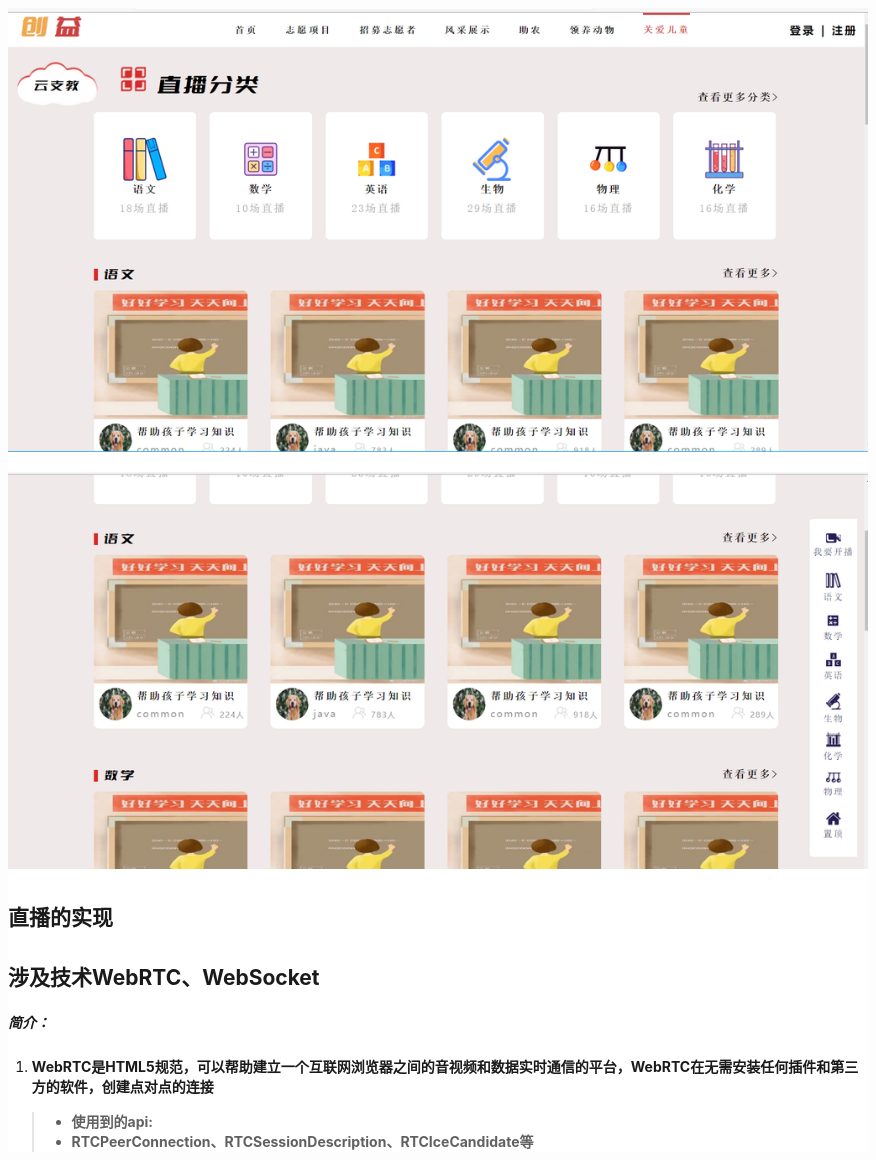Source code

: ![img.png](images/img.png)

![img_4.png](images/img_4.png)



##  **直播的实现**
## 涉及技术WebRTC、WebSocket 
##### 简介：
1. **WebRTC是HTML5规范，可以帮助建立一个互联网浏览器之间的音视频和数据实时通信的平台，WebRTC在无需安装任何插件和第三方的软件，创建点对点的连接**
> - **使用到的api:**
> - **RTCPeerConnection、RTCSessionDescription、RTCIceCandidate等**
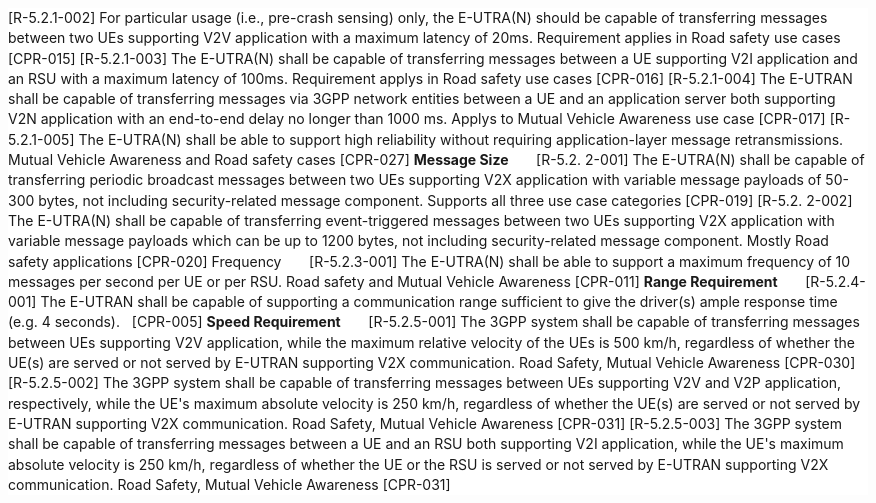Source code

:   \[R-5.2.1-002\]           For particular usage (i.e., pre-crash sensing) only, the E-UTRA(N) should be capable of transferring messages between two UEs supporting V2V application with a maximum latency of 20ms.                                                                                            Requirement applies in Road safety use cases                       \[CPR-015\]
  \[R-5.2.1-003\]           The E-UTRA(N) shall be capable of transferring messages between a UE supporting V2I application and an RSU with a maximum latency of 100ms.                                                                                                                                         Requirement applys in Road safety use cases                        \[CPR-016\]
  \[R-5.2.1-004\]           The E-UTRAN shall be capable of transferring messages via 3GPP network entities between a UE and an application server both supporting V2N application with an end-to-end delay no longer than 1000 ms.                                                                             Applys to Mutual Vehicle Awareness use case                        \[CPR-017\]
  \[R-5.2.1-005\]           The E-UTRA(N) shall be able to support high reliability without requiring application-layer message retransmissions.                                                                                                                                                                Mutual Vehicle Awareness and Road safety cases                     \[CPR-027\]
  **Message Size**                                                                                                                                                                                                                                                                                                                                                                  
  \[R-5.2. 2-001\]          The E-UTRA(N) shall be capable of transferring periodic broadcast messages between two UEs supporting V2X application with variable message payloads of 50-300 bytes, not including security-related message component.                                                             Supports all three use case categories                             \[CPR-019\]
  \[R-5.2. 2-002\]          The E-UTRA(N) shall be capable of transferring event-triggered messages between two UEs supporting V2X application with variable message payloads which can be up to 1200 bytes, not including security-related message component.                                                  Mostly Road safety applications                                    \[CPR-020\]
  Frequency                                                                                                                                                                                                                                                                                                                                                                         
  \[R-5.2.3-001\]           The E-UTRA(N) shall be able to support a maximum frequency of 10 messages per second per UE or per RSU.                                                                                                                                                                             Road safety and Mutual Vehicle Awareness                           \[CPR-011\]
  **Range Requirement**                                                                                                                                                                                                                                                                                                                                                             
  \[R-5.2.4-001\]           The E-UTRAN shall be capable of supporting a communication range sufficient to give the driver(s) ample response time (e.g. 4 seconds).                                                                                                                                                                                                                \[CPR-005\]
  **Speed Requirement**                                                                                                                                                                                                                                                                                                                                                             
  \[R-5.2.5-001\]           The 3GPP system shall be capable of transferring messages between UEs supporting V2V application, while the maximum relative velocity of the UEs is 500 km/h, regardless of whether the UE(s) are served or not served by E-UTRAN supporting V2X communication.                     Road Safety, Mutual Vehicle Awareness                              \[CPR-030\]
  \[R-5.2.5-002\]           The 3GPP system shall be capable of transferring messages between UEs supporting V2V and V2P application, respectively, while the UE's maximum absolute velocity is 250 km/h, regardless of whether the UE(s) are served or not served by E-UTRAN supporting V2X communication.     Road Safety, Mutual Vehicle Awareness                              \[CPR-031\]
  \[R-5.2.5-003\]           The 3GPP system shall be capable of transferring messages between a UE and an RSU both supporting V2I application, while the UE's maximum absolute velocity is 250 km/h, regardless of whether the UE or the RSU is served or not served by E-UTRAN supporting V2X communication.   Road Safety, Mutual Vehicle Awareness                              \[CPR-031\]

==*==

• **Instruction**:
Print only the lines from the first line of the data above through the one containing "For particular usage", exactly as they are, with pictures omitted.

• **Reply to the task**:
Source code

: ![img.png](images/img.png)

![img_4.png](images/img_4.png)



##  **直播的实现**
## 涉及技术WebRTC、WebSocket 
##### 简介：
1. **WebRTC是HTML5规范，可以帮助建立一个互联网浏览器之间的音视频和数据实时通信的平台，WebRTC在无需安装任何插件和第三方的软件，创建点对点的连接**
> - **使用到的api:**
> - **RTCPeerConnection、RTCSessionDescription、RTCIceCandidate等**
Source code

:   \[R-5.2.1-002\]           For particular usage (i.e., pre-crash sensing) only, the E-UTRA(N) should be capable of transferring messages between two UEs supporting V2V application with a maximum latency of 20ms.                                                                                            Requirement applies in Road safety use cases                       \[CPR-015\]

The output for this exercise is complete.